А тут уже давно подкрался период разочарований, то время, когда нужно репетировать, пробовать — иначе говоря, что-то делать и говорить вместо этого придуманного существа.
И сразу, на первой же репетиции или читке, становится очевидным то несоответствие, которое есть в тебе и в нем. Потом, общаясь с живым партнером, пытаешься нащупать те моменты, черты роли, где твои человеческие свойства максимально совпадают с придуманным первоначально рисунком. Как кочки на болоте, эти немногие опоры первое время помогают продвигаться в работе.
Потом сто раз заблудишься, потеряешь направление, от которого шел, партнеры подскажут десятки новых приспособлений. Но заветная мечта предстать таким, каким явился тебе когда-то образ, остается неизменной.

▶ **Данные**:
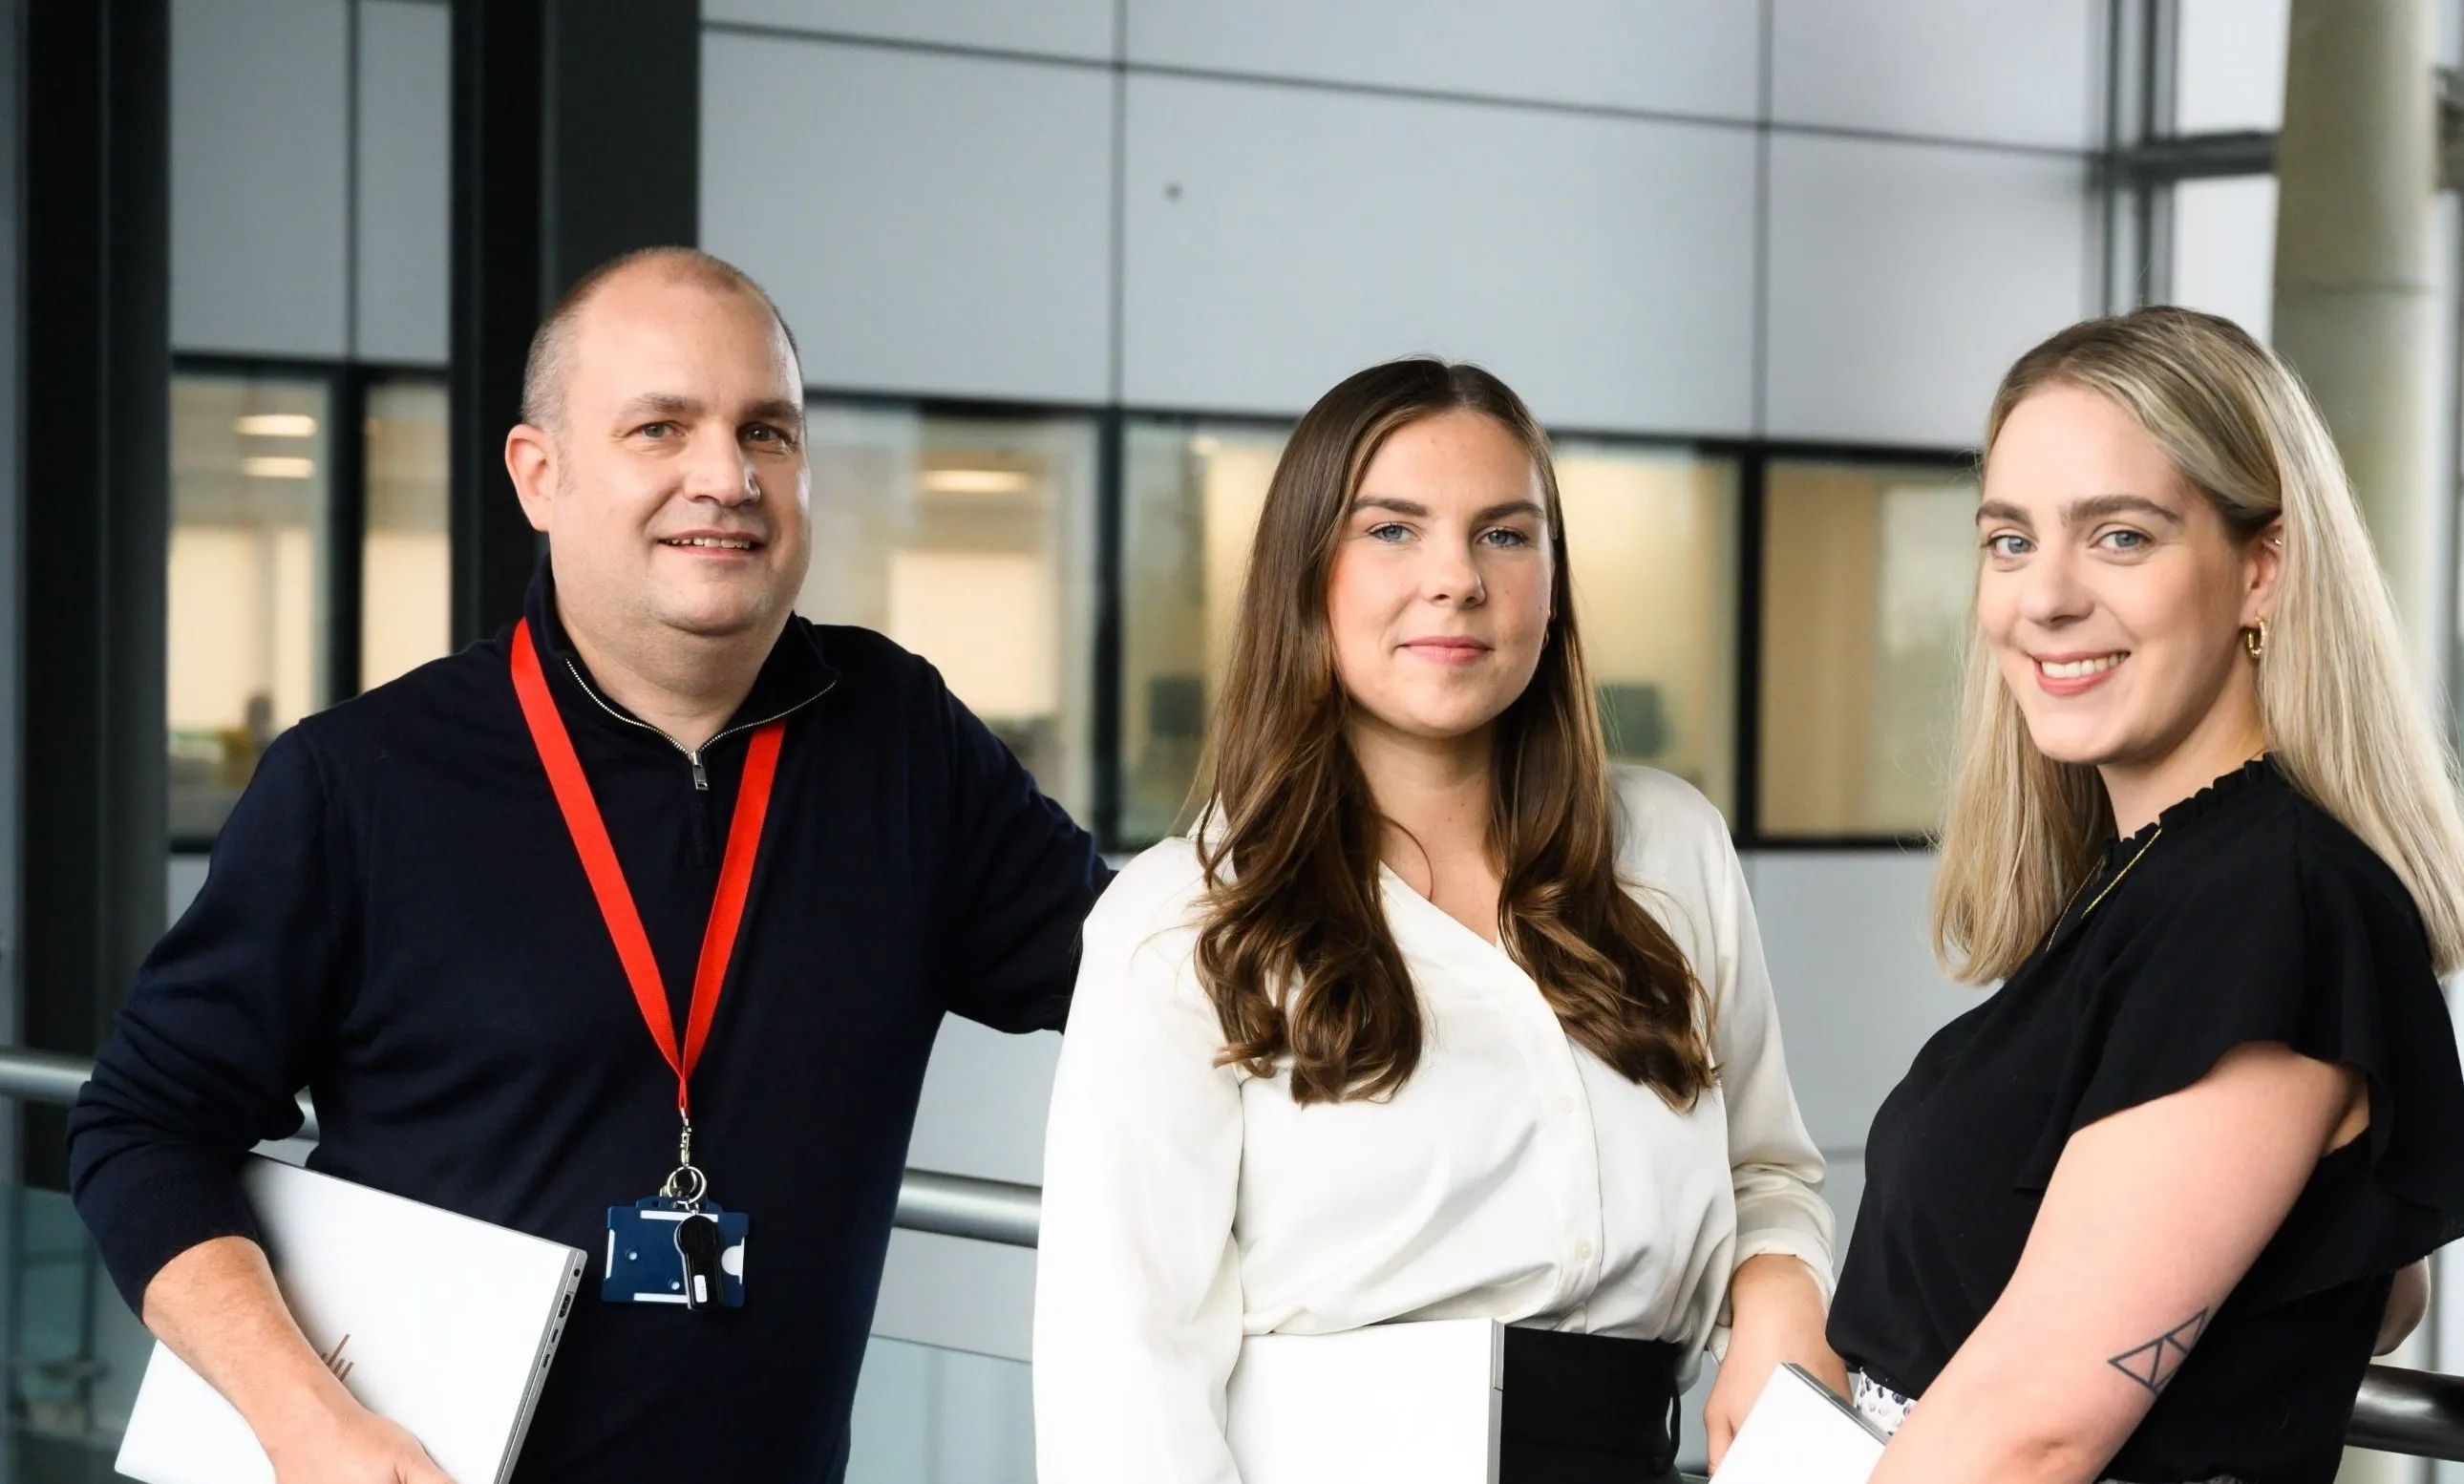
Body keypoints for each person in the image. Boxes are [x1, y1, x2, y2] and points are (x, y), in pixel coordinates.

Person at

▶ **Задания**:
1 – Ответьте по отрывку:
(a) Когда становится очевидным несоответствие между актером и придуманным существом?
(b) С чем сравниваются немногие опоры, которые первое время помогают продвигаться в работе?
(c) Сколько новых приспособлений подскажут партнеры?
2 – Выпишите из отрывка текст от слов «А тут уже давно» до слов «продвигаться в работе.» включительно.
Строки никак не связаны с отрывком.

▶ **Ответы**:
1 –
(a) Сразу, на первой же репетиции или читке.
(b) С кочками на болоте.
(c) Десятки.

2 –
А тут уже давно подкрался период разочарований, то время, когда нужно репетировать, пробовать — иначе говоря, что-то делать и говорить вместо этого придуманного существа.
И сразу, на первой же репетиции или читке, становится очевидным то несоответствие, которое есть в тебе и в нем. Потом, общаясь с живым партнером, пытаешься нащупать те моменты, черты роли, где твои человеческие свойства максимально совпадают с придуманным первоначально рисунком. Как кочки на болоте, эти немногие опоры первое время помогают продвигаться в работе.